Breakouts and future topics

Group 1: Expanded payment use cases

Two categories: Non Payment Use cases and complex use case

(Sami giving feedback)

Second one was a broad discussion

What should SPC have extra?

Use-cases:

* Accessing a wallet

ID&V / enroll passkey (SPC) after legacy ID&V

Can SPC fields be expanded for this?

Complex use-cases was more diverse.

Payments + ID Data (e.g. age / location)

* Make Autofill and SPC make smoother together (Can we trust this/ binding this on the browser)

* Recurring transactions (once a month/ initial + recurring, etc)

Conclusions:

* Bigger picture is important. SPC is being used is broader than the single part.

Merchant + Network + Issuer.

Payment & ID and Autofill was where a lot of time around this?

Non Payment Auth has a ticket on it.

Group 2: Increasing trust and reducing friction

* Take lessons from FedCM

They offer more context to the customer so dialog can show list or narrow it down.

Also had a silent login option.

Could we enrich the API so the relying party could share more information

Next one was how we could add more browser data to the flow - influence on how the passkey/SPC asks for fingerprint.

Potentially a risk score or additional signals that the browser could provide. Also potentially prompts to share consent

Also potentially share biometric usage context (Still the same user)

A notification that credentials are being used.

Also spoke about auto-enrollment? How could we do this, and what obstacles would be there. Create a credential without prompting? What would that take?

If you want to authenticate then use this.

Context of the transaction such as pay/subscribe

(nakjo for group 2)

Group 3: INcrease trust and reduce friction:

First ensure consistent experience for user accross all OS and Devices

A couple of hops in that journey.

Marketing and branding the payment brands and logos. Improve that.

Experience enables consistency.

Eliminating unneccessary steps due to failed authentication.

Familiarity to uses in pop-ups. User names or something more memorable.

Enrollment scope and cross-device scoping. Should not be repeating this across various devices.

Group 4 (Stephen)

Expanding use-cases to talk about SPC and non-payment flows and more complex payments.

Also spoke about alternate payment mechanisms.

Focused more on SPC UI.

Technically it's too restricture (Recurring, variable)

But you cannot do raw text in browsers? So how do you do that? FedCM has 4 enumerations.

Payments may be more complex? Did not come up with a clear answer.

How important is this to solve? Some are seeing issuers are not wanting to enable recurring payments - want to re-auth every time.

Alternative payment: UPI, Open Banking, PayNow,

(and PIX) Not all the same. Merchant is push payment. Open banking is submitting the context for them to charge.

Obvious flows here are browser to app and back. How would we enable that.

Did not really have a real solution here.

What about Intents? PIX folks did raise concern since unsure about who responds to intends. Also based on time available /speed.

Payment handler had ability to check signatures, so this can be solved.

Alex had a complex idea.

ACTION: is to explore something - explore with RBI and Brazilian regulator. Also if SPC fits in there. Could you do everything in the browser.

Comment: Would be great to jump back from app to browser page that redirected back to that.

You should be able to solve this.

(comments from gerhard)

Second point: Browser is trusted globally in the rest of the world. We can leverage that. Let the relying party indicate if he wants to trust the browser or not.

Summary of action items

  1. is to explore something - explore with RBI and Brazilian regulator. Also if SPC fits in there. Could you do everything in the browser.
Minutes manually created (not a transcript), formatted by scribe.perl version 221 (Fri Jul 21 14:01:30 2023 UTC).

- **REQUIRED WORK**:
• 1. Name every alternative payment mechanism mentioned in the breakout minutes.
• 2. According to the breakout minutes, how many enumerations does FedCM have?

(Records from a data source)
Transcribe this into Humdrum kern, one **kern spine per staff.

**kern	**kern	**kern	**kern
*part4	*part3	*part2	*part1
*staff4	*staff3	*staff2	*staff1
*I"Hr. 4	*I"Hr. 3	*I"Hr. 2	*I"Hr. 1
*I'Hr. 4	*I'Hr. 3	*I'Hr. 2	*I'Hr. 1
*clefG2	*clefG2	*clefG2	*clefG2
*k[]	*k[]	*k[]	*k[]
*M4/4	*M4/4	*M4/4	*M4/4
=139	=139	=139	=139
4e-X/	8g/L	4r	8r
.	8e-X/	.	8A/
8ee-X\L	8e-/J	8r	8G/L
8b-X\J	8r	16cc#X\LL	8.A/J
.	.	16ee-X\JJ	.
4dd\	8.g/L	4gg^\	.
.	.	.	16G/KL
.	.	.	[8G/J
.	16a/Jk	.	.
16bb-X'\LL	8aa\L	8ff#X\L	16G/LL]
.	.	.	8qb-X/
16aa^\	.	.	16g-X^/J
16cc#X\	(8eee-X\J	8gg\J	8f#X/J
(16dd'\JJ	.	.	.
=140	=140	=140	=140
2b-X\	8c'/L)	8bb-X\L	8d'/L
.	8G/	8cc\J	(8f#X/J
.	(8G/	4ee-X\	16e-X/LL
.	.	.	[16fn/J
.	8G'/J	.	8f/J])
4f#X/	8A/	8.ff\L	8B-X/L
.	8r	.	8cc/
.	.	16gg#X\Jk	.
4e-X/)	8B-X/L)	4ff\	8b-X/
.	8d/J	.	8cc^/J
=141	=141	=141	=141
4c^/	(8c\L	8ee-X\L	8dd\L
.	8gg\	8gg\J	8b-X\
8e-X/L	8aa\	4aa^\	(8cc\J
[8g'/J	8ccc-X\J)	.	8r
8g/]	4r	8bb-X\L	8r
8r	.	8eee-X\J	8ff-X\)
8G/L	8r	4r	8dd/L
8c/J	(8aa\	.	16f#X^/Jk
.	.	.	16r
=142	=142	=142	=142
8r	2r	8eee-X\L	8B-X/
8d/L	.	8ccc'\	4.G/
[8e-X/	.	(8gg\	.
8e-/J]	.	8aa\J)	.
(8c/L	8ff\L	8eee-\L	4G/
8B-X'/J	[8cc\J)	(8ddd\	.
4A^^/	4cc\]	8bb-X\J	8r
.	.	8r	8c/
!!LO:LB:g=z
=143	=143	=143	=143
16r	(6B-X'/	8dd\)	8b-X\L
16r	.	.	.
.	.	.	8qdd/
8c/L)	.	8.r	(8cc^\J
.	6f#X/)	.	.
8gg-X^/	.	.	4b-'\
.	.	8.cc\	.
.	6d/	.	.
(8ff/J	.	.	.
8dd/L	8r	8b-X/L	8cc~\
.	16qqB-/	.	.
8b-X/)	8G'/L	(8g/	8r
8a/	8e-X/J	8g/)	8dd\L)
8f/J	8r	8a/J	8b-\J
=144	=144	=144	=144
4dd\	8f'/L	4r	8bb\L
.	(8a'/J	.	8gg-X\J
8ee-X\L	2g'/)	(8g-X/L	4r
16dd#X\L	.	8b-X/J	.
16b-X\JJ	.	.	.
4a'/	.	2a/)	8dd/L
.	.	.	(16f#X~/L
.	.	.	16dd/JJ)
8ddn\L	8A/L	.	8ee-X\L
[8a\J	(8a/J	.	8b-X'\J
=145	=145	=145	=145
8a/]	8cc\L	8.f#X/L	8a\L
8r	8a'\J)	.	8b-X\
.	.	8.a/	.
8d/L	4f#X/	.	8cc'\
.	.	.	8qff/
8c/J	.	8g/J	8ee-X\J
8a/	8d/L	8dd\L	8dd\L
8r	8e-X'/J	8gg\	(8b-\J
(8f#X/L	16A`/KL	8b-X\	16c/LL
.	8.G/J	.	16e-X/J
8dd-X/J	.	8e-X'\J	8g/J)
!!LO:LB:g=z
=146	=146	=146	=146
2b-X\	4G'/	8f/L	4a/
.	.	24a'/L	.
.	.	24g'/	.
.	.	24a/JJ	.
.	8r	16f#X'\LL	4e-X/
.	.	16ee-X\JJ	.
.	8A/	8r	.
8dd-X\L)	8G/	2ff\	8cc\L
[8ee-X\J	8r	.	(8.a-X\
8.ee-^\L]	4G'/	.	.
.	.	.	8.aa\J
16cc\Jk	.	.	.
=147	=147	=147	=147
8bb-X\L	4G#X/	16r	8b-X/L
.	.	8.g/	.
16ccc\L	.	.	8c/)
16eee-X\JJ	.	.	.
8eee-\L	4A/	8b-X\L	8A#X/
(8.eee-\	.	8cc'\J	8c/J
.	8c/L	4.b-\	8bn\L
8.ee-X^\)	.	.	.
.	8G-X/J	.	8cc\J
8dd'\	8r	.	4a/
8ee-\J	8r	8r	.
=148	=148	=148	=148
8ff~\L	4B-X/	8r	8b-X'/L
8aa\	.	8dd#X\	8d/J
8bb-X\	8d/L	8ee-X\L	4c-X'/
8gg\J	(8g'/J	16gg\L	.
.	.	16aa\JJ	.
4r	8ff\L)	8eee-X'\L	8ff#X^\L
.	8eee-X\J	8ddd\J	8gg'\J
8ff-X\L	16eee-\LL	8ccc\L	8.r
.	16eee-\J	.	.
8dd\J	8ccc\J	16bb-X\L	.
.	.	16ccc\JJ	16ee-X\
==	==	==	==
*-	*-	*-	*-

- **RESULTS FOR THE EXERCISE**:
• 1. UPI, Open Banking, PayNow, PIX

• 2. Four.